Le vote est passé presque inaperçu, un amendement au milieu d’une dizaine d’autres en plein débat du projet de loi de financement de la sécurité sociale (PLFSS). Pourtant, à 18 voix contre 11, c’est une disposition phare du texte qui a été votée par les députés, vendredi 24 octobre : la fin de l’uniformité des allocations familiales et leur modulation en fonction des revenus des parents.
Sans surprise, la droite a dénoncé d’une seule voix la « remise en cause de l’universalité des allocations familiales » et la « casse de la politique familiale ». « Il y aura des conséquences très mauvaises pour les familles », a prévenu le député UMP Marc Le Fur (Côtes-d’Armor), craignant que cela ne soit les prémices d’une mise sous conditions de ressources d’autres types de prestations. Mais les critiques sont aussi venues des bancs de la gauche. Député écologiste de l’Hérault, Jean-Louis Roumegas a déploré un « coup de rabot déguisé en réforme de la politique familiale ». « Nous aurions pu éviter tout cela si l’on n’avait pas fait le pacte de responsabilité », a-t-il poursuivi, soutenu par Jacqueline Fraysse, député Front de gauche des Hauts-de-Seine.
« Solution de rattrapage »
Surtout, des élus de tous bords ont critiqué l’improvisation de l’exécutif, qui a trouvé ce point d’accord sur les allocations avec la majorité, juste à la veille de l’examen en séance du texte, mardi. A juste titre, Marc Le Fur a regretté l’« absence d’étude d’impact, de consultation du Conseil d’Etat et de travail en commission » sur la disposition, quand Jean-Louis Roumegas a jugé que ce n’était qu’« une solution de rattrapage face au tollé qu’avaient soulevé les propositions initiales du texte ».
Celles-ci, qui prévoyaient notamment une baisse de la prime à la naissance ou la modulation des aides à la garde d’enfant selon les revenus, avaient été mal accueillies dans la majorité. A la place, seules les allocations familiales seront donc touchées : divisées par deux pour les parents gagnant plus de 6 000 euros par mois et par quatre pour ceux gagnant plus de 8 000 euros, avec un mécanisme de lissage pour éviter des effets de seuils trop abrupts.

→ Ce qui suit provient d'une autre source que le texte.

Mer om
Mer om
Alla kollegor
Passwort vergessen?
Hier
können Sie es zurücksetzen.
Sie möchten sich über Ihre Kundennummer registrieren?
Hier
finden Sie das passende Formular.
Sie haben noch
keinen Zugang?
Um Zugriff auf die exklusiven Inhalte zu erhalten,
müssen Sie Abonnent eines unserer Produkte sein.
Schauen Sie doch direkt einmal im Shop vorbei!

12 % des familles touchées
Effective à partir du 1er juillet 2015, la mesure devrait permettre d’économiser 400 millions d’euros la première année, puis 800 millions par an et touchera 12 % des familles, selon Marie-Françoise Clergeau (PS, Loire-Atlantique), rapporteuse de la branche famille et à l’origine de la mesure. De quoi apaiser au moins temporairement la majorité socialiste, tout comme l’autre mesure symbolique adoptée le matin même : la suppression des franchises médicales pour les bénéficiaires de l’aide à la complémentaire santé (ACS), soit les personnes aux ressources faibles mais supérieures au plafond fixé pour l’obtention de la couverture maladie universelle.

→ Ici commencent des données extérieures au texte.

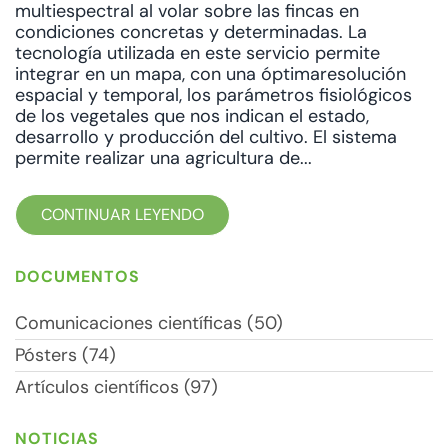
multiespectral al volar sobre las fincas en
condiciones concretas y determinadas. La
tecnología utilizada en este servicio permite
integrar en un mapa, con una óptimaresolución
espacial y temporal, los parámetros fisiológicos
de los vegetales que nos indican el estado,
desarrollo y producción del cultivo. El sistema
permite realizar una agricultura de...
CONTINUAR LEYENDO
DOCUMENTOS
Comunicaciones científicas (50)
Pósters (74)
Artículos científicos (97)
NOTICIAS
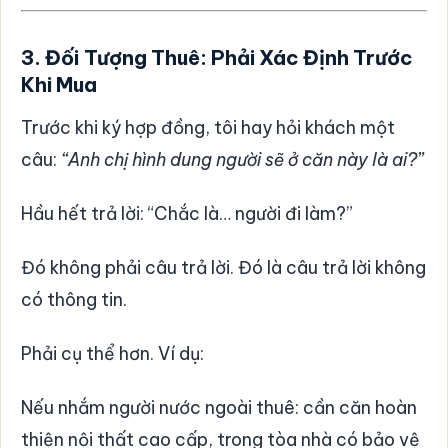
3. Đối Tượng Thuê: Phải Xác Định Trước
Khi Mua
Trước khi ký hợp đồng, tôi hay hỏi khách một
câu:
“Anh chị hình dung người sẽ ở căn này là ai?”
Hầu hết trả lời: “Chắc là… người đi làm?”
Đó không phải câu trả lời. Đó là câu trả lời không
có thông tin.
Phải cụ thể hơn. Ví dụ:
Nếu nhắm người nước ngoài thuê: cần căn hoàn
thiện nội thất cao cấp, trong tòa nhà có bảo vệ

Présenté par le gouvernement, l’amendement a rencontré un certain consensus au sein de l’hémicycle puisque adopté avec les voix de tous les députés de gauche présents, ainsi que celle du centriste Francis Vercamer (Nord) et l’abstention d’une partie de l’UMP. Pour ces mêmes bénéficiaires de l’ACS, le texte prévoit par ailleurs la généralisation du tiers payant (dispense d’avance de frais) à partir du 1er juillet 2015.
Vote solennel mardi
Enfin, les députés ont également adopté, sur proposition du gouvernement, un allégement des cotisations sociales pour les emplois à domicile, mais uniquement pour la garde d’enfants. Alors que la commission des affaires sociales avait souhaité que cet allégement de 1,50 euro par heure (contre 75 centimes actuellement) concerne tous les emplois, il sera restreint aux salariés assurant des gardes d’enfants de 6 à 14 ans, dans la limite de 40 heures par semaine.

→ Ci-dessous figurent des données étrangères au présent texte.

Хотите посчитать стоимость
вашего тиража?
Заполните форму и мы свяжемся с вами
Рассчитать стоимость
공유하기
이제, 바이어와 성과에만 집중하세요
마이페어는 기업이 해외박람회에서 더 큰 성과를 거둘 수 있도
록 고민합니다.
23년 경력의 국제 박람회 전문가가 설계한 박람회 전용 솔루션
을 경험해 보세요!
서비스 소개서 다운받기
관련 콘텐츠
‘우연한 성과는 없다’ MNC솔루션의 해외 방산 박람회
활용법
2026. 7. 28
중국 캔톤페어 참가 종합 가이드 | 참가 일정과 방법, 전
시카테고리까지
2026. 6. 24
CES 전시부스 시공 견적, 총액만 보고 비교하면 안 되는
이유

Au total, le texte prévoit 4,6 milliards d’économies selon le gouvernement et poursuit la traduction du pacte de responsabilité, combattu par une partie du groupe socialiste. Si la modulation des allocations familiales ou la suppression des franchises médicales pour les plus pauvres devraient permettre de limiter la casse à gauche lors du vote solennel de mardi prochain, celui-ci devrait tout de même être au moins aussi tendu que pour le budget, adopté mardi avec onze voix d’avance et l’abstention de 39 socialistes. Plus que jamais, le gouvernement ne s’interdit pas l’utilisation du « 49-3 », cette arme constitutionnelle qui permet d’empêcher le rejet d’un texte par l’Assemblée, à moins de renverser le gouvernement.